- _What to produce_
I'd like the entire listing output verbatim, apart from the pictures.

- _Given material_
++++++++++

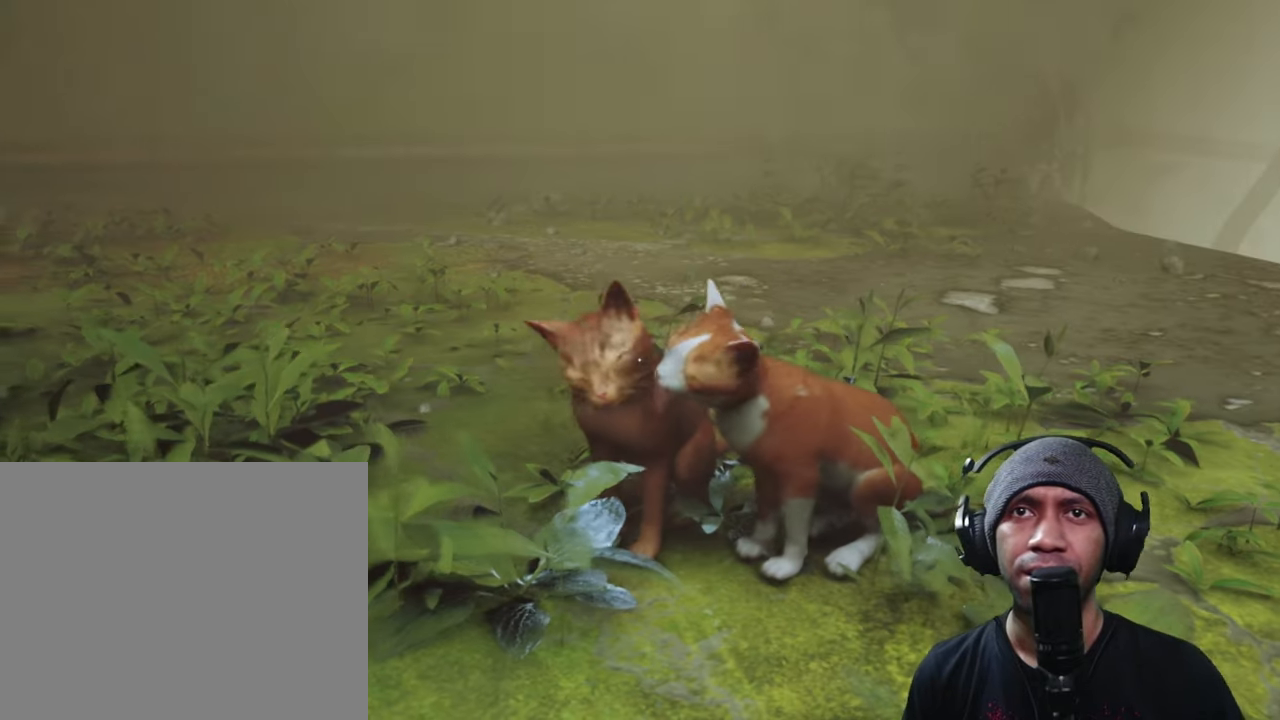
{"buttons": ["R2"], "left_stick": "center", "right_stick": "center", "button_events": []}
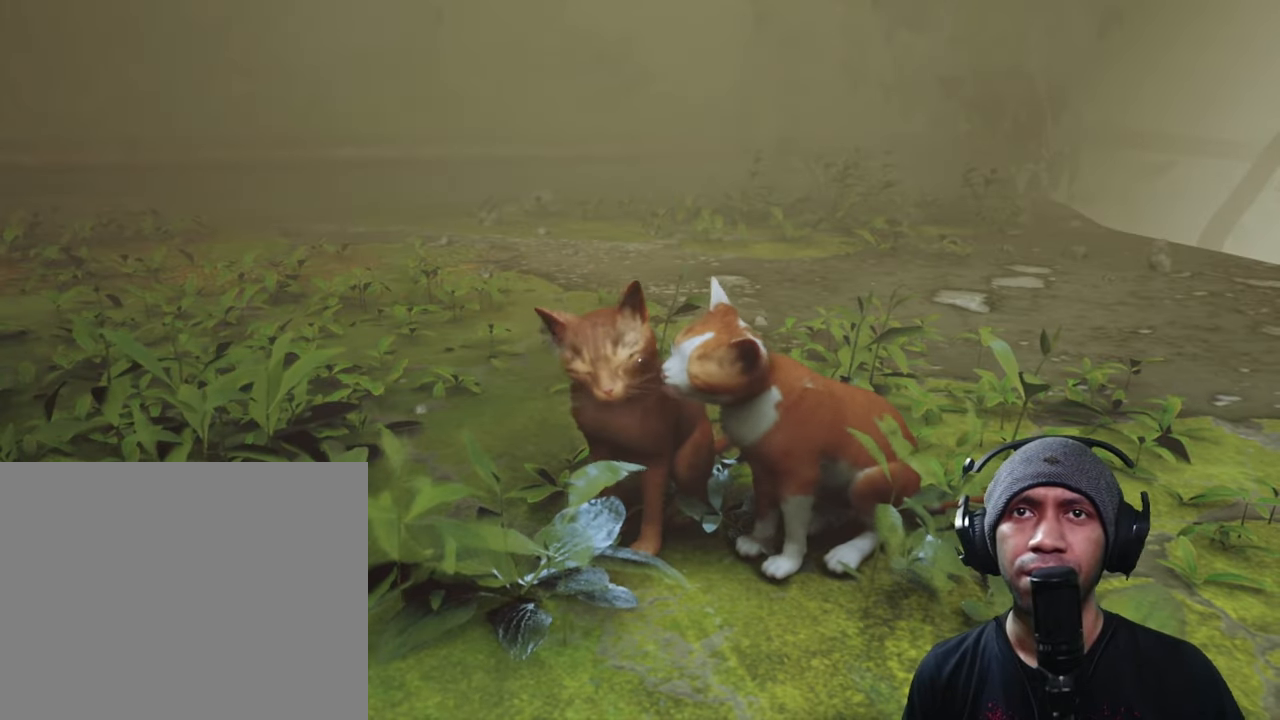
{"buttons": ["R2"], "left_stick": "center", "right_stick": "center", "button_events": []}
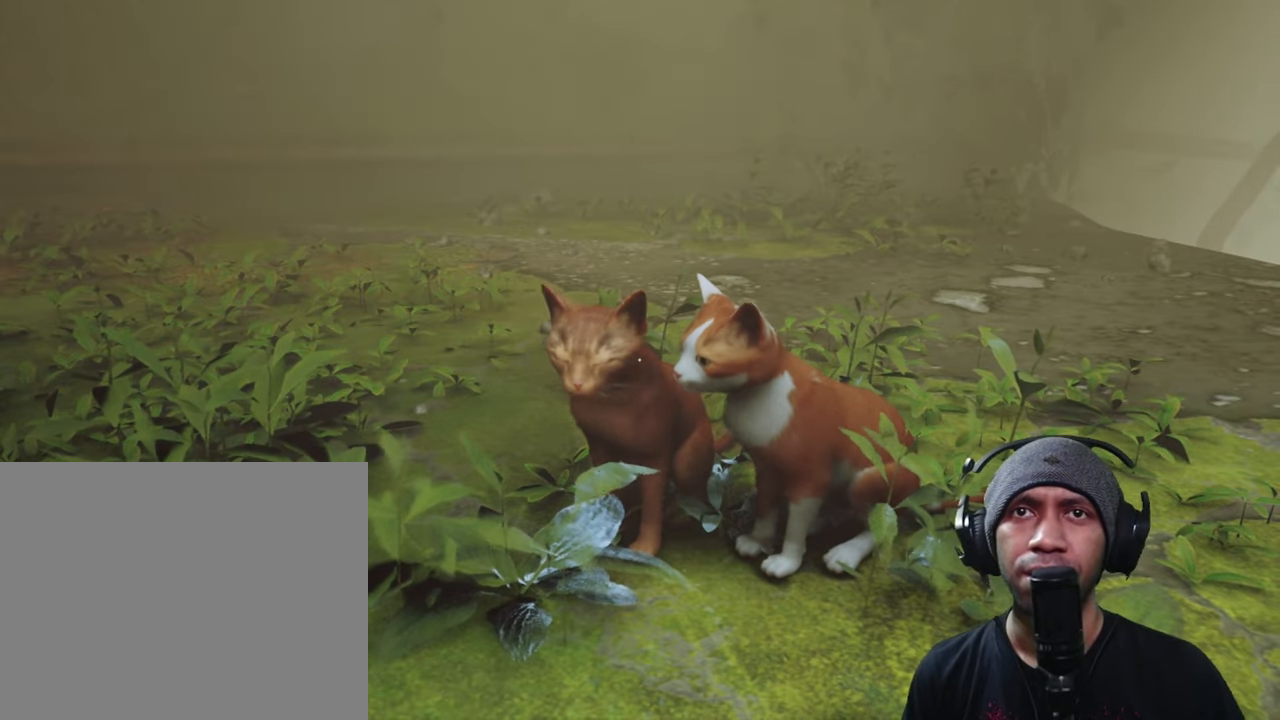
{"buttons": ["R2"], "left_stick": "center", "right_stick": "up-right", "button_events": []}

++++++++++

- _Task output_
{"buttons": ["R2"], "left_stick": "center", "right_stick": "center", "button_events": []}
{"buttons": ["R2"], "left_stick": "center", "right_stick": "center", "button_events": []}
{"buttons": ["R2"], "left_stick": "center", "right_stick": "up-right", "button_events": []}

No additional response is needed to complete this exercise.